Assim os meses se passaram, de porto em porto, com Oséas fazendo as mudanças no Cirella e o Capitão Tino comprometendo estas mudanças. A credibilidade de nosso capitão voltava a cair e sua sede por riquezas a aumentar. E quanto mais ela aumentava, mais ele se distanciava de sua tripulação. Mesmo Bogus fora deixado de lado e tratado como mais um dos marujos. Logo a desconfiança se instalou a bordo do navio e o capitão, junto ao seu conselheiro Rastani, começava a demonstrar sinais de paranóias e neuroses. Era como se fossem assombrados por fantasmas que eles mesmos criaram. E com o tempo esses fantasmas se tornaram reais. Suas dúvidas o tornaram recluso e taciturno, seu ouro o tornara arrogante e avaro, seus medos o tornaram agressivo. Não demorou para começar a ver nos conselhos do Velho Oséas ameaças de sabotagem ao seu navio. E não demorou para que o pobre e velho marujo fosse dispensado numa ilha qualquer acusado de traição. A ponte se tornara o seu reduto, de onde, pelas frestas das escotilhas ficava espionando os marinheiros em seus afazeres e horas de folga. Incentivado por Rastani, espalhava rumores pelo navio, colocando os marinheiros uns contra os outros na esperança, creio eu, de enfraquecê-los e evitar um motim. Com freqüência os marinheiros recebiam apenas parte de seus pagamentos pelas viagens, sendo o restante pago muito depois. Os marinheiros, em mares tão longe de casa, não tinham outra opção a não ser aceitar e aguardar. O Capitão acusava baixos lucros, mas enquanto os marinheiros aguardavam seus dividendos, a cabine de Tino Sadiano era ornamentada cada vez mais e não lhe faltavam vinhos ou carnes em suas refeições. Nesse período Áspero com freqüência voava pelo convés e depois à cabide do Capitão. De vez em quando Rastani passava pelo convés acompanhando o trabalho com olhos atentos e os lábios mudos. À noite, podíamos jurar ouvir passos furtivos e olhares dissimulados nas sombras. O Cirella estava sob vigia.
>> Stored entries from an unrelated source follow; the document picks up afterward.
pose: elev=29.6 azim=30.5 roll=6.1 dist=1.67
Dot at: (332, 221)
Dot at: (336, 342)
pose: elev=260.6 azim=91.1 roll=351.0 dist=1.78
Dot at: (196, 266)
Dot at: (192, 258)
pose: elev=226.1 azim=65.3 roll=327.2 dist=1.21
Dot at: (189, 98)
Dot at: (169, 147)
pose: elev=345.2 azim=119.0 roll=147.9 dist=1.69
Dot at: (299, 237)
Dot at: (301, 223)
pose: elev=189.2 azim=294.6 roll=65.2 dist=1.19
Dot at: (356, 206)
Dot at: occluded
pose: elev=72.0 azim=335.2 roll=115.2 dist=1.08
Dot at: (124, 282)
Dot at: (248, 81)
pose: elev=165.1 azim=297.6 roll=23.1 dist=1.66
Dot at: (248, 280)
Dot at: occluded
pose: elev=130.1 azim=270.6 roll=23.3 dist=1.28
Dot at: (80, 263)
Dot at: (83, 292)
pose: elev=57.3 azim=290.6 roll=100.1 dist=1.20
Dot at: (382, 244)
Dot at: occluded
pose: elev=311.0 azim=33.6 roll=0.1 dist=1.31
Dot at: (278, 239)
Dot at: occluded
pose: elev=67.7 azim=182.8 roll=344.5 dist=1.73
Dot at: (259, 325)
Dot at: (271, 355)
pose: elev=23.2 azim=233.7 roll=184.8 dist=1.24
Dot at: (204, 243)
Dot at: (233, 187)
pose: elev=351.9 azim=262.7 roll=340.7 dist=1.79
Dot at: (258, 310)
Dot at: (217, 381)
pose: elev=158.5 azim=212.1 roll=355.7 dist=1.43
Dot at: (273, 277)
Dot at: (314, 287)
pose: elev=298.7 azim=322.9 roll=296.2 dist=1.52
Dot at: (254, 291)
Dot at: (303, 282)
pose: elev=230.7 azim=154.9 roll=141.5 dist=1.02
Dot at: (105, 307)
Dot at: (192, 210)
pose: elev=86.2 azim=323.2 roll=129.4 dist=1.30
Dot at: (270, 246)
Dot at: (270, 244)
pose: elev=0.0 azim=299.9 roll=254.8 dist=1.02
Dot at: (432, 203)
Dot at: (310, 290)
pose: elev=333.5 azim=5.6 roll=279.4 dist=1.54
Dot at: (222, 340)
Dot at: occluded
Dessa forma chegamos ao início do inverno a uma península para reabastecer-nos de provisões. O povoado era grande e sua economia se concentrava no comércio de ervas para os mais variados propósitos. Passamos apenas um ou dois dias em terra, se bem me lembro, mas esse tempo foi suficiente para o Capitão levar mais um tripulante a bordo. Um comerciante de ervas que Sadiano conhecera naquela ilha. Um homem baixo de cabelos ruivos e olhos pequeninos que vestia quase sempre roupas verdes e tinha uma voz quase infantil. Usava adereços diversos em torno dos pulsos, pescoço e nos cabelos, e trazia sempre consigo um estojo com as ervas que comercializava. Os ornamentos chamaram a atenção do Capitão, que via no pequeno homem uma grande oportunidade para vender nossas especiarias. Tino abordou o pequenino que se apresentou com sua vozinha fina apenas como Peregrino, e disse que vivia caminhando e vendendo suas ervas por onde fosse. Tinha mesmo, segundo disse, vários mascates que vendiam seus produtos por ele e que ele ganhava assim muito dinheiro. Nosso capitão disse que entendia perfeitamente, uma vez que também tinha vários marinheiros que trabalhavam no grande Cirella para seu próprio benefício. O pequeno Peregrino retrucou, dizendo que de forma alguma se tratava da mesma coisa. Segundo ele, os mascates que vendiam suas ervas não eram seus contratados. Eles lucravam diretamente com suas negociações, sendo que apenas enviavam parte dos lucros ao Peregrino, que cultivava as ervas em locais ermos longe do alcance de todos. Dessa maneira, segundo o herborista mercador, ganhava volumosas recompensas, assim como seus mascates. Seduzido pelos ornamentos, pelos argumentos e pela promessa de grandes lucros do Peregrino, nosso capitão, em vez de vender nossas especiarias, abarrotou os porões do Cirella com as ervas compradas do herborista e lhe concedeu livre tráfego em sua embarcação para levar suas ervas aos mais distantes portos. Assim, quando deixamos a península, boa parte da capacidade do Cirella fora comprometida com o espaço nos porões reservados para os novos negócios de Tino Sadiano, e uma pequena saleta foi improvisada nos porões de nossa nau para acomodar o novo tripulante. Enquanto isso Rastani fazia as contas dos possíveis futuros lucros.